Reproduce the data exactly.

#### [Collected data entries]
-.-.-

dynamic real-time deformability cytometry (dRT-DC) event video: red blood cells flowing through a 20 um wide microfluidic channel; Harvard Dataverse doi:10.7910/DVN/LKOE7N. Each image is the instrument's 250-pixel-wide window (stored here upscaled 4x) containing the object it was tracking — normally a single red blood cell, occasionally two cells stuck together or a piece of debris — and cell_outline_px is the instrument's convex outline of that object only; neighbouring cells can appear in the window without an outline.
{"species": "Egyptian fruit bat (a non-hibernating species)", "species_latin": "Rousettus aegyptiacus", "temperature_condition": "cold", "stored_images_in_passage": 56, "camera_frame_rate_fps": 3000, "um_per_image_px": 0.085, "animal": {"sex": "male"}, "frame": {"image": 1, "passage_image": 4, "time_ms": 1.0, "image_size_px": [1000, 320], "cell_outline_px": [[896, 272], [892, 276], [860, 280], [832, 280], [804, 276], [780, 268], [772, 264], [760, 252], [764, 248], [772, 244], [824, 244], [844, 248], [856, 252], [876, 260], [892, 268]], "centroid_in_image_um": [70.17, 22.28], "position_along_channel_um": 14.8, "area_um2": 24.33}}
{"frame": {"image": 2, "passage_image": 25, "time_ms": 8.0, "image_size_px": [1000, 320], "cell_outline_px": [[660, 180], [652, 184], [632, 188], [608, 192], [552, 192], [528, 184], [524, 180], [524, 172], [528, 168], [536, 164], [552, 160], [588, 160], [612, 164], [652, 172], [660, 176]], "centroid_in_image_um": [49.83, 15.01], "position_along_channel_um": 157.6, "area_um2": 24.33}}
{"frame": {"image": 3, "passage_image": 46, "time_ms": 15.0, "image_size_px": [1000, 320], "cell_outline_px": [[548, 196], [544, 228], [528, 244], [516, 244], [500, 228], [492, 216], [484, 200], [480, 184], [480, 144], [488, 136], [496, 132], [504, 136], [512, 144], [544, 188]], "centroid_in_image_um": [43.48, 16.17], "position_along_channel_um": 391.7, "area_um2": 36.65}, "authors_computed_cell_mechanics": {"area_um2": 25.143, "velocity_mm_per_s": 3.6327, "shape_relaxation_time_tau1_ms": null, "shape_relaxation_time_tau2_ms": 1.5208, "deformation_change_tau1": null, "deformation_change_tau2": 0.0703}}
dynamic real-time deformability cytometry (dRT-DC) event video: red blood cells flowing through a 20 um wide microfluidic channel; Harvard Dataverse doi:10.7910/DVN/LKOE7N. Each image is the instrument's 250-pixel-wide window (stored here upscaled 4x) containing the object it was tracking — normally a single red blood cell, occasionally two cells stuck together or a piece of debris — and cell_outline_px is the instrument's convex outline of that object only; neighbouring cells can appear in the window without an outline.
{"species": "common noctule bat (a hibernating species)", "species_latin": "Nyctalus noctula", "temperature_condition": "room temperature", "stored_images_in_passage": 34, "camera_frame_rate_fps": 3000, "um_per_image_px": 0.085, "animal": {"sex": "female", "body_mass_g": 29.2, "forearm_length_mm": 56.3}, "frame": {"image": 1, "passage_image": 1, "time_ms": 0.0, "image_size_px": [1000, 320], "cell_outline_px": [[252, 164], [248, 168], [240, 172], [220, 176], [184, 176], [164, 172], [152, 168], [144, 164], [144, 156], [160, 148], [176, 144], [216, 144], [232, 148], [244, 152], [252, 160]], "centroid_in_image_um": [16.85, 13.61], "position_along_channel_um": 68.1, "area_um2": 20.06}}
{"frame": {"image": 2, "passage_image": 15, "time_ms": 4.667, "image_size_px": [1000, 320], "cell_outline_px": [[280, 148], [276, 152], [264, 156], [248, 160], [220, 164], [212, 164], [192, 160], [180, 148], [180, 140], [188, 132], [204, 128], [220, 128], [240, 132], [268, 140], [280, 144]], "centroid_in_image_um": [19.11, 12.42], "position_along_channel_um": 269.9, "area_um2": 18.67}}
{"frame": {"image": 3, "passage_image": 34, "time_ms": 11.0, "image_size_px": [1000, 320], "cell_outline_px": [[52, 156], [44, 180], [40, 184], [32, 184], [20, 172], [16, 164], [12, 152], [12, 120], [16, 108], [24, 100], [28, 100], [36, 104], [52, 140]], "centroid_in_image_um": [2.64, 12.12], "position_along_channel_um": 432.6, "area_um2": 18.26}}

-.-.-

#### [Answer to the task]
dynamic real-time deformability cytometry (dRT-DC) event video: red blood cells flowing through a 20 um wide microfluidic channel; Harvard Dataverse doi:10.7910/DVN/LKOE7N. Each image is the instrument's 250-pixel-wide window (stored here upscaled 4x) containing the object it was tracking — normally a single red blood cell, occasionally two cells stuck together or a piece of debris — and cell_outline_px is the instrument's convex outline of that object only; neighbouring cells can appear in the window without an outline.
{"species": "Egyptian fruit bat (a non-hibernating species)", "species_latin": "Rousettus aegyptiacus", "temperature_condition": "cold", "stored_images_in_passage": 56, "camera_frame_rate_fps": 3000, "um_per_image_px": 0.085, "animal": {"sex": "male"}, "frame": {"image": 1, "passage_image": 4, "time_ms": 1.0, "image_size_px": [1000, 320], "cell_outline_px": [[896, 272], [892, 276], [860, 280], [832, 280], [804, 276], [780, 268], [772, 264], [760, 252], [764, 248], [772, 244], [824, 244], [844, 248], [856, 252], [876, 260], [892, 268]], "centroid_in_image_um": [70.17, 22.28], "position_along_channel_um": 14.8, "area_um2": 24.33}}
{"frame": {"image": 2, "passage_image": 25, "time_ms": 8.0, "image_size_px": [1000, 320], "cell_outline_px": [[660, 180], [652, 184], [632, 188], [608, 192], [552, 192], [528, 184], [524, 180], [524, 172], [528, 168], [536, 164], [552, 160], [588, 160], [612, 164], [652, 172], [660, 176]], "centroid_in_image_um": [49.83, 15.01], "position_along_channel_um": 157.6, "area_um2": 24.33}}
{"frame": {"image": 3, "passage_image": 46, "time_ms": 15.0, "image_size_px": [1000, 320], "cell_outline_px": [[548, 196], [544, 228], [528, 244], [516, 244], [500, 228], [492, 216], [484, 200], [480, 184], [480, 144], [488, 136], [496, 132], [504, 136], [512, 144], [544, 188]], "centroid_in_image_um": [43.48, 16.17], "position_along_channel_um": 391.7, "area_um2": 36.65}, "authors_computed_cell_mechanics": {"area_um2": 25.143, "velocity_mm_per_s": 3.6327, "shape_relaxation_time_tau1_ms": null, "shape_relaxation_time_tau2_ms": 1.5208, "deformation_change_tau1": null, "deformation_change_tau2": 0.0703}}
dynamic real-time deformability cytometry (dRT-DC) event video: red blood cells flowing through a 20 um wide microfluidic channel; Harvard Dataverse doi:10.7910/DVN/LKOE7N. Each image is the instrument's 250-pixel-wide window (stored here upscaled 4x) containing the object it was tracking — normally a single red blood cell, occasionally two cells stuck together or a piece of debris — and cell_outline_px is the instrument's convex outline of that object only; neighbouring cells can appear in the window without an outline.
{"species": "common noctule bat (a hibernating species)", "species_latin": "Nyctalus noctula", "temperature_condition": "room temperature", "stored_images_in_passage": 34, "camera_frame_rate_fps": 3000, "um_per_image_px": 0.085, "animal": {"sex": "female", "body_mass_g": 29.2, "forearm_length_mm": 56.3}, "frame": {"image": 1, "passage_image": 1, "time_ms": 0.0, "image_size_px": [1000, 320], "cell_outline_px": [[252, 164], [248, 168], [240, 172], [220, 176], [184, 176], [164, 172], [152, 168], [144, 164], [144, 156], [160, 148], [176, 144], [216, 144], [232, 148], [244, 152], [252, 160]], "centroid_in_image_um": [16.85, 13.61], "position_along_channel_um": 68.1, "area_um2": 20.06}}
{"frame": {"image": 2, "passage_image": 15, "time_ms": 4.667, "image_size_px": [1000, 320], "cell_outline_px": [[280, 148], [276, 152], [264, 156], [248, 160], [220, 164], [212, 164], [192, 160], [180, 148], [180, 140], [188, 132], [204, 128], [220, 128], [240, 132], [268, 140], [280, 144]], "centroid_in_image_um": [19.11, 12.42], "position_along_channel_um": 269.9, "area_um2": 18.67}}
{"frame": {"image": 3, "passage_image": 34, "time_ms": 11.0, "image_size_px": [1000, 320], "cell_outline_px": [[52, 156], [44, 180], [40, 184], [32, 184], [20, 172], [16, 164], [12, 152], [12, 120], [16, 108], [24, 100], [28, 100], [36, 104], [52, 140]], "centroid_in_image_um": [2.64, 12.12], "position_along_channel_um": 432.6, "area_um2": 18.26}}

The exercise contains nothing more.